RECORDS FOR PROCESSING ▸
....
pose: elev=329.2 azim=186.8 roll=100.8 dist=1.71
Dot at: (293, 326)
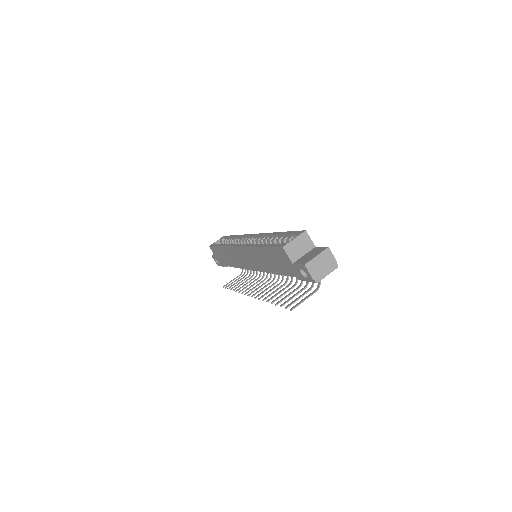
....
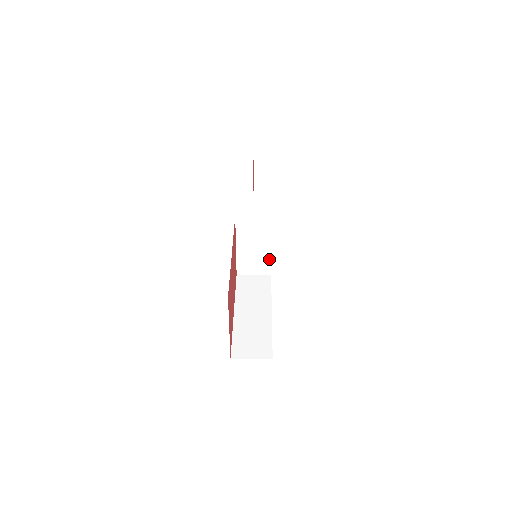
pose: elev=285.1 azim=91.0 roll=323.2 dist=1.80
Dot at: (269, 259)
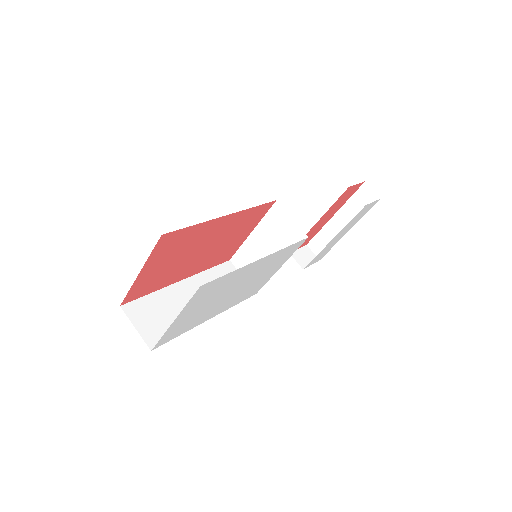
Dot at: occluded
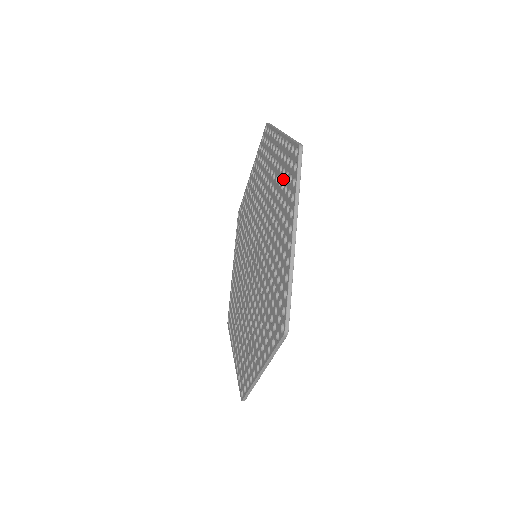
....
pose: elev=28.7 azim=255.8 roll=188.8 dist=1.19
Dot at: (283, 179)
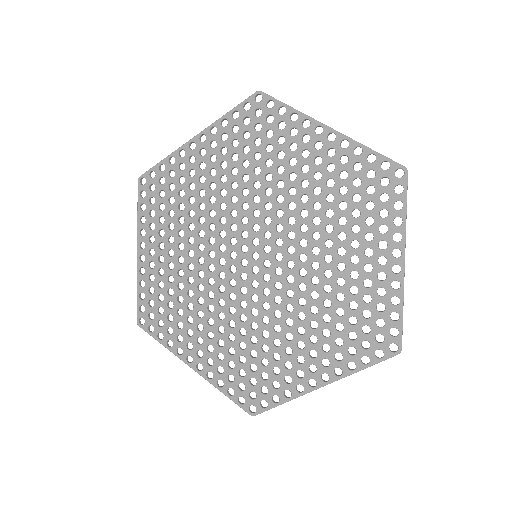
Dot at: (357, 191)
....
EXERCISE DESCRIPTION ▸ Arrange the part of the material that opens with the line containing "pose: elev=28.7 azim=255.8" and closes with the line containing "Dot at: (357, 191)", both ends included, as a numbered list with no blank lines. Leave the pictures out.

COMPLETED EXERCISE ▸
1. pose: elev=28.7 azim=255.8 roll=188.8 dist=1.19
2. Dot at: (283, 179)
3. Dot at: (357, 191)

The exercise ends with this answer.